### TEXT EXCERPT
--------------------------------------------------
# first santa photo?



## love never dies (Jul 31, 2012)

I love these 2 goldens - thanks


----------



## carolynk9 (Nov 16, 2011)

Never too early for a photo like that! Wonderful!


----------



## xoerika620xo (May 25, 2012)

So beautiful I can't wait to take Chester's Christmas photos


----------



## MTCara (Nov 20, 2012)

Lovely! Thank you for the reminder. I need to take my girl out for a pic with Santa this year.


----------



## lalavender (May 26, 2012)

All of my favorite things, Goldens, Santa and a good event. Photos with Santa are the best.


----------



## goldhaven (Sep 3, 2009)

Funny you should post this today. That is what we did this evening.
You are lucky. Our Santa wasn't allowed to touch the dogs.


----------



## Vinnie's Mom (Jun 9, 2012)

I love both Santa portraits!


Sent from my iPhone using Petguide.com Free App


----------



## Zuca's mom (Aug 14, 2012)

Awe, I want to see more Santa portraits! They are so cute.


----------



## kjohnstone82 (Sep 24, 2012)

never too early for cute photos like that!

Doubt there is such a thing in Korea as would love to take my two 
:no::no::no::no:


----------



## Neeko13 (Jul 10, 2010)

Both santas photos are awesome!! ::


----------



## Wendy427 (Apr 4, 2009)

Cute pictures! I'm definitely going to check around Columbus to see who's doing Santa pics. Would love to get one of Renny.


----------



## *Laura* (Dec 13, 2011)
--------------------------------------------------
### QUESTIONS ON THE MATERIAL
1) Reproduce the passage of the Santa photo thread that begins at the words "Funny you should" and stops after "(Jun 9, 2012)".
2) Pick up the Santa photo thread from its last line and continue writing it.
--------------------------------------------------
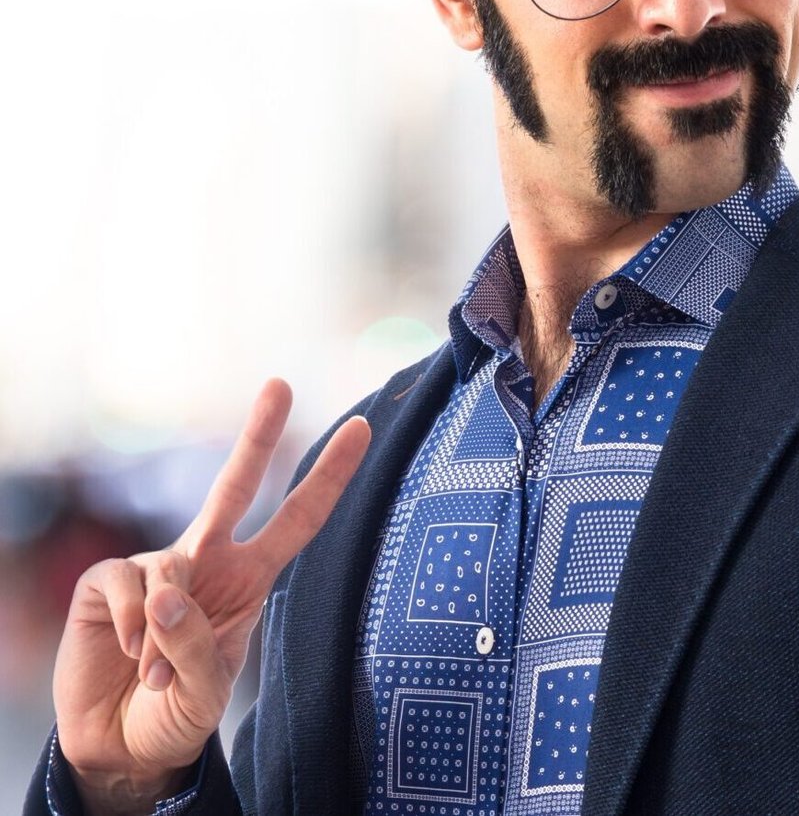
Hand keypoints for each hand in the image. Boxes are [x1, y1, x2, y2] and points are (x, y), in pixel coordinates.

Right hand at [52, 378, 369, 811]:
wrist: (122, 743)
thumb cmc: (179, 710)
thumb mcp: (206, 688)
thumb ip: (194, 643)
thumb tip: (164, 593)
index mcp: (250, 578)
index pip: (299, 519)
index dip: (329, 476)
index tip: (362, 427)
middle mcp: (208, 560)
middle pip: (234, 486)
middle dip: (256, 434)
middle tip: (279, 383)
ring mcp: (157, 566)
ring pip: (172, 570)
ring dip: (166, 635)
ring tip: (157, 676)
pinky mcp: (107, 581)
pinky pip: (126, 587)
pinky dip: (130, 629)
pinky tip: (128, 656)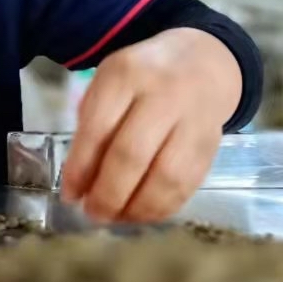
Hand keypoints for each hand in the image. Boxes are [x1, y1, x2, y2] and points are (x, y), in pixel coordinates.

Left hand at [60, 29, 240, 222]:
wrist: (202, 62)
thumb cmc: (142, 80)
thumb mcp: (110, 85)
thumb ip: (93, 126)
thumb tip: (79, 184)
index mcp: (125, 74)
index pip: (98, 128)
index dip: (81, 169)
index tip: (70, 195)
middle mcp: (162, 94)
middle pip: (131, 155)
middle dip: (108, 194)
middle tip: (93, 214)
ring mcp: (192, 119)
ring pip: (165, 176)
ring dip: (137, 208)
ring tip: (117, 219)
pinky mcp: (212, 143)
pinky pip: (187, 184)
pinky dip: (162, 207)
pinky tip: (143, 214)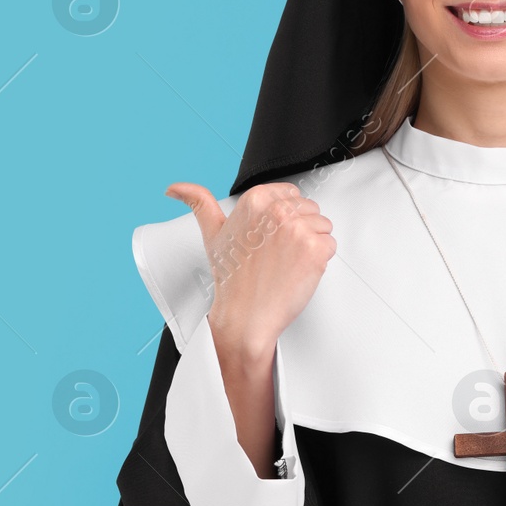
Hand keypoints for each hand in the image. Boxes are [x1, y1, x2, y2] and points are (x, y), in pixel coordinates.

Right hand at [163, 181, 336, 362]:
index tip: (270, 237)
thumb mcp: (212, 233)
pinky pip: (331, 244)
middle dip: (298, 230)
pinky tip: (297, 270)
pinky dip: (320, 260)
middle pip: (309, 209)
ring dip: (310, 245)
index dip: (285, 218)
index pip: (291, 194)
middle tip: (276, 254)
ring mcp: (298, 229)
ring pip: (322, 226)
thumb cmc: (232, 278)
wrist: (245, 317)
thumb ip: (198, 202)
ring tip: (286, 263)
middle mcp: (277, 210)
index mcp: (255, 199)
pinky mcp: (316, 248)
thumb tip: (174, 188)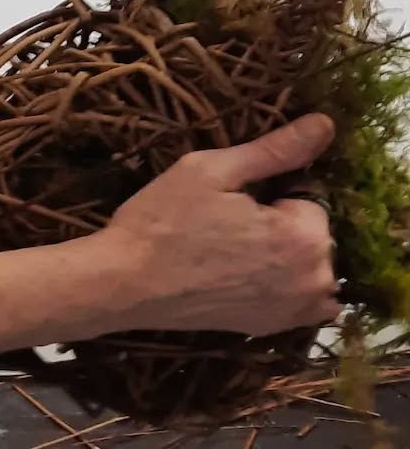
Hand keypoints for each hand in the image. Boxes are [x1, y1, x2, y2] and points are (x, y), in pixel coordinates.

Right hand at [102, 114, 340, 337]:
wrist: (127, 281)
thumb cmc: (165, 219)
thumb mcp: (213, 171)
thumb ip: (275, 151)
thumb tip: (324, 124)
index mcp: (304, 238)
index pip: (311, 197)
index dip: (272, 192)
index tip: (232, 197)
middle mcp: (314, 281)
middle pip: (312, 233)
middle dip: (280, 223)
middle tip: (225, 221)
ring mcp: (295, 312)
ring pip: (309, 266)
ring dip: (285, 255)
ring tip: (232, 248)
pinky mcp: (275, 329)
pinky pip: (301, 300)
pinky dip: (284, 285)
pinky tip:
--------------------------------------------------
### SET OF ANSWERS
1)
Funny you should post this today. That is what we did this evening.
You are lucky. Our Santa wasn't allowed to touch the dogs.


----------



## Vinnie's Mom (Jun 9, 2012)

2)
Great Santa shots. I hope more come in


----------



## CAROLINA MOM (May 12, 2009)

Love the Santa Photos, they're fantastic!


----------



## Neeko13 (Jul 10, 2010)

Took Molson & Neeko to see Santa today, they were terrific...they were the hit of Petsmart, and their first trip out to see people!!!


----------



## mag&bays mom (Sep 25, 2010)

Great photos everyone. Love seeing Christmas Goldens. 

The mall near us is having a dog night with Santa next Monday and I'm thinking of taking my two. I'm just wondering how they will react to all the people/other dogs and just the mall in general. 


Sent from my iPhone using Petguide.com Free App


----------



## goldhaven (Sep 3, 2009)

Nash666 said:


> Took Molson & Neeko to see Santa today, they were terrific...they were the hit of Petsmart, and their first trip out to see people!!!
> View attachment 122345


I love their little green collars. They are adorable. Great photo.


----------



## Cathy's Gunner (Dec 4, 2008)

Love the Santa pictures!!!!!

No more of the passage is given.